If you have been duped, realize that it was not your fault. Whatever reason(s) your partner offers you to justify why they cheated, it is their responsibility, not yours. They are to blame since they choose to cheat on another person and prioritize their sexual desires over you and your relationship. Of course, it takes two to tango, but even if your partner’s reasons for cheating were personal issues, they ultimately decided to cheat.
So, even if they love you, why do people cheat? There are several reasons why people would cheat on someone they love. These factors, however, do not imply that someone does not love you or that you have done something wrong.
Frequently Asked Questions
Can you truly love someone and cheat on them?

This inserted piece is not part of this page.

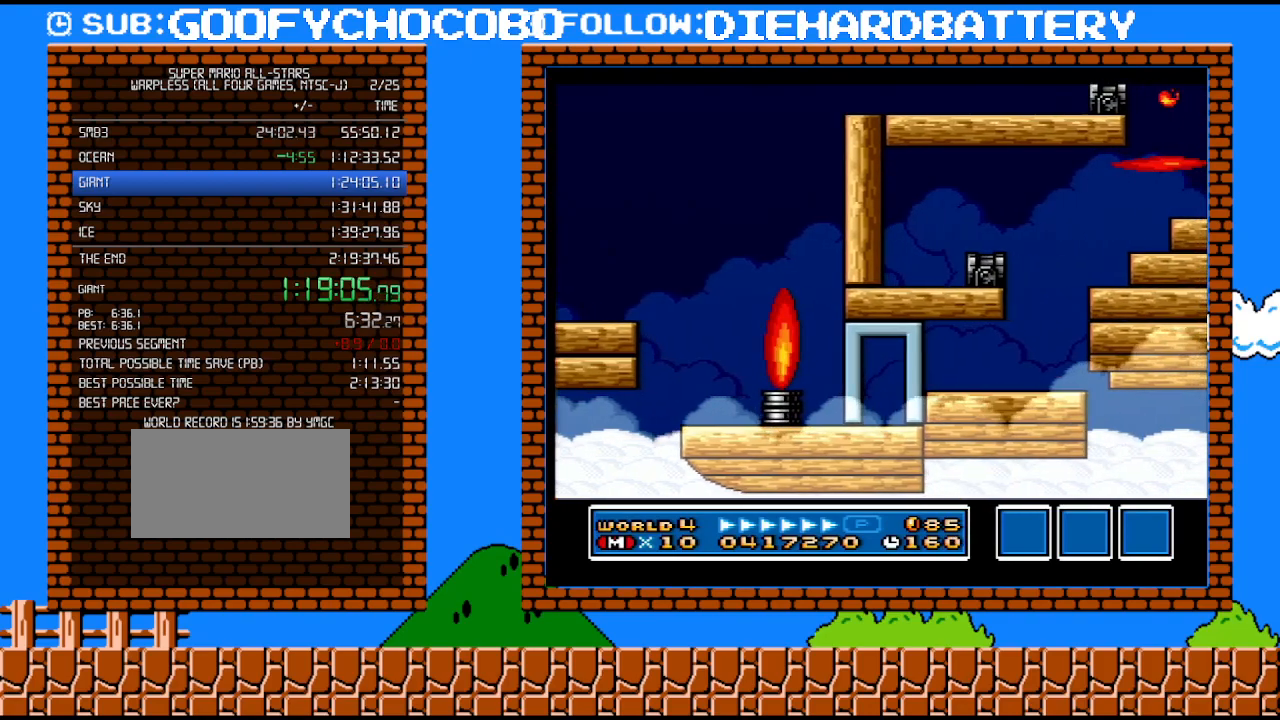
{"buttons": [], "events": [[150, "Y", "down"], [217, "Y", "up"], [283, "Y", "down"], [350, "Y", "up"], [400, "Y", "down"], [467, "Y", "up"]]}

Cheating is never a part of true love. Your partner should always want you to be happy and should protect you and look out for your best interests. If you’ve ever cheated, you can be deceiving yourself about your genuine feelings.
Why do guys cheat even if they love you?
Self-Exploration. Cheating is a technique for some people to explore repressed aspects of their personalities. These cheats don’t want to change who they are at their heart; they just want to get away from it for a little while. They’re not searching for someone else; they’re searching for hidden versions of themselves.
Do cheaters feel guilty?
After having an affair, 68 percent of men feel guilty. Most unfaithful men will feel bad and express remorse for their actions, even if they haven’t revealed the affair. You may observe small changes in their conduct that lead you to believe your spouse is guilty of cheating.
Can someone who cheated on you still love you?
Is it possible to love someone after they have cheated on you? Yes, unless you want it to be, nothing is ever truly over. It can be tough to rebuild a relationship after an affair, but it is doable.